---------- The data ----------
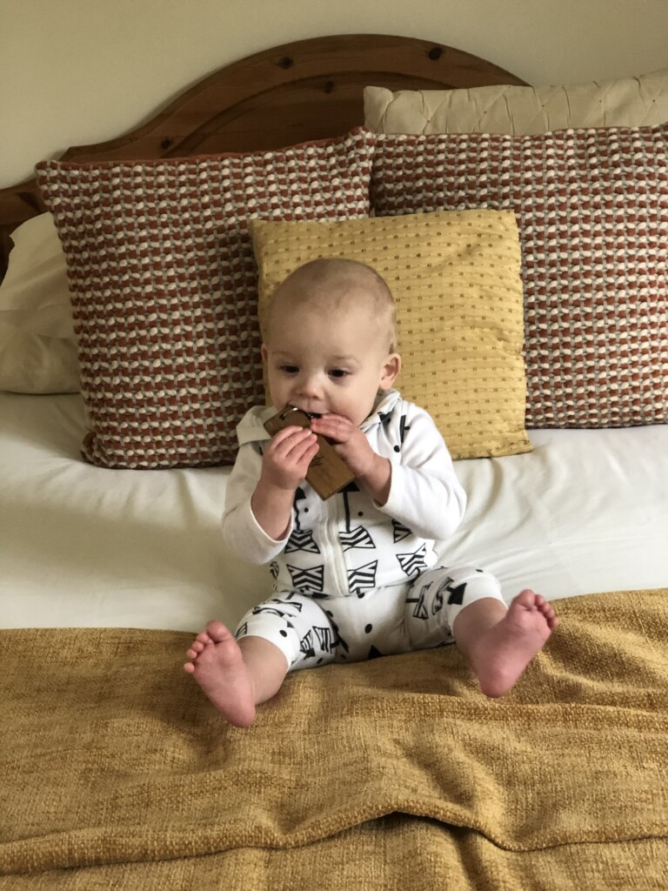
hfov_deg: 25.7
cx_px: 334
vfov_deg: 33.8
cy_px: 446
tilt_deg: -21.7
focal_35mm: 57
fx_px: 1467
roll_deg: +3.2
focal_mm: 6.6
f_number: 2.8
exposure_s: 1/60
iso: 640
----------
◆ **Work task**:
Give the entries above again word for word, without the pictures.

◆ **Result of the task**:
hfov_deg: 25.7
cx_px: 334
vfov_deg: 33.8
cy_px: 446
tilt_deg: -21.7
focal_35mm: 57
fx_px: 1467
roll_deg: +3.2
focal_mm: 6.6
f_number: 2.8
exposure_s: 1/60
iso: 640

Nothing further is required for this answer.